Costly Regulatory Farce of the Month

Somewhere in Vermont there is a small manufacturing company that employs 15 Vermonters. The plant obtains water for washing and flushing from its own well. The well does not serve any other users. Every three months the company has to submit water samples for tests for all sorts of contaminants.

For years the well has been tested and passed muster - until last month, when for the first time it was found to have a bacteria count above federal drinking water standards.

Company management reasoned as follows: The only use of the water for human consumption is for the drinking fountain and the coffee machine. The great bulk of the water is used for flushing toilets and mopping floors. Therefore, we can solve this problem by buying quality bottled water for employee use. Then we can quit worrying about the bacteria count of the wash water, and stop paying well over a thousand dollars a year for water testing, not to mention the hassle.

A happy solution? Of course not. We are dealing with the Government here.

The management presented this common sense solution to the relevant functionary from the State of Vermont. No way, that personage said. There was no record of approval of your proposed bottled water. (It turned out that the bottled water, distilled from maple syrup making, had the Vermont Seal of Quality from the state Department of Agriculture.)

But there was also a graver defect in the proposed solution.

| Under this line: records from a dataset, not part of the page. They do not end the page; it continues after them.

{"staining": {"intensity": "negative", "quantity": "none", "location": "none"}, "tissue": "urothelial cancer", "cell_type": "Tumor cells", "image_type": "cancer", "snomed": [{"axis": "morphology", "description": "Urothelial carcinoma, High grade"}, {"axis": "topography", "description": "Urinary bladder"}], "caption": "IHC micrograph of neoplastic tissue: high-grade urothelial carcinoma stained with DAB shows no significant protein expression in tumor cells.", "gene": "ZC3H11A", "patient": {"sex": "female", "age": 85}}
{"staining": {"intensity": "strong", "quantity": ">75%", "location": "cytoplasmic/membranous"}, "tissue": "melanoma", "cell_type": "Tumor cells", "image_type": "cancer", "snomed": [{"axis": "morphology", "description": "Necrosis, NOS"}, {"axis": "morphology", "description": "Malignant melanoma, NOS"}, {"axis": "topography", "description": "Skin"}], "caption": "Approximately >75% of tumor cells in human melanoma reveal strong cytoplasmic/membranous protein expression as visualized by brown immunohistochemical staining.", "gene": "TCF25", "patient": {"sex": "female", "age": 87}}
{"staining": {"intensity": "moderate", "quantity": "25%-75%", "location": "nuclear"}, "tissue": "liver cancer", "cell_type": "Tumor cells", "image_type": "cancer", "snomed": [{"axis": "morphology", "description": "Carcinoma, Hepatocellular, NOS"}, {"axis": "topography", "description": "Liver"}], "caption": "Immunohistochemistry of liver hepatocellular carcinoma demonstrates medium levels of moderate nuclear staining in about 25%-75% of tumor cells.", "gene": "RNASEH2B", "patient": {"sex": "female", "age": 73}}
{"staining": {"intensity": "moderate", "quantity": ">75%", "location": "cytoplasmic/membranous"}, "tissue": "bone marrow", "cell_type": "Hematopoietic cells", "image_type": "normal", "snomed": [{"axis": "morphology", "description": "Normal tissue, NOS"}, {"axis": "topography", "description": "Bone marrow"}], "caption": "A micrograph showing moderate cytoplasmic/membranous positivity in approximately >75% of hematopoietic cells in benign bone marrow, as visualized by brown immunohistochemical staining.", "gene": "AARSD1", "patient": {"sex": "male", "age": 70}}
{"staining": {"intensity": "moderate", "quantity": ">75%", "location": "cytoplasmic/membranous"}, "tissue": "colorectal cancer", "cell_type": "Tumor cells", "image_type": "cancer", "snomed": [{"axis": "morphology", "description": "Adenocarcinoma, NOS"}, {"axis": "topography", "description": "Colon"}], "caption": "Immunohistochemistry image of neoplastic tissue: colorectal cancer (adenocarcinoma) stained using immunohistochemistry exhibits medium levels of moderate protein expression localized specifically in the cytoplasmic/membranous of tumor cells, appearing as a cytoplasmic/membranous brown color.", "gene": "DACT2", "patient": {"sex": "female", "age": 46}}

What if one of the employees decided to sneak a drink from the toilet?

As humorist Dave Barry often says, "I'm not making this up." The company's proposal was rejected because an employee might drink unpurified water from the toilet.

This case hasn't been settled yet, but it seems highly likely that the State will require the company to install a purification system for its wash water, and continue the expensive quarterly testing.

This kind of rigid, brain-dead bureaucratic thinking is not confined to Vermont by any means, but it is especially regrettable in a state with a well-deserved historic reputation for Yankee ingenuity, cost-saving, and common sense.

It is the nature of bureaucracy to go by the book and forbid any departures, however innovative and common sensical. Where the primary value is job security, perquisites and promotion, as opposed to taking chances to better serve the public, the choice for most bureaucrats is relatively easy.

Bend the rules and agree to a common sense solution, and you may have to answer for it with your job. Go by the book and your job is safe; what does it matter to you if it costs ordinary citizens thousands or hundreds of thousands or millions of dollars? No skin off your anatomy.

Thus we have bureaucrats ordering businesspeople to locate a gas station underground (later reversed); bureaucrats (in this case, Federal EPA) demanding a $30 million cleanup for a superfund site for the sole purpose of providing clean well water for eight families that are on the town water main; insisting that a power company build a canoe portage over somebody else's land; and extorting development rights from a landowner as the price of using his gravel pit. Sadly, this list could be prolonged indefinitely.

The further the bureaucracy is from the people it rules, the less responsive it is to their real world situations. Regulation close to home is more apt to accept flexible common sense solutions, at the risk of charges of favoritism. With good oversight and public information, the favoritism problem can be managed. What can not be effectively managed - save through top-down political pressure and outright corruption - is bureaucratic regulation from afar.

Isn't it time we started bringing control of necessary regulation closer to our communities, and getting rid of the unnecessary regulation that imposes needless costs, makes work for bureaucrats instead of producers, and has little or no public benefit?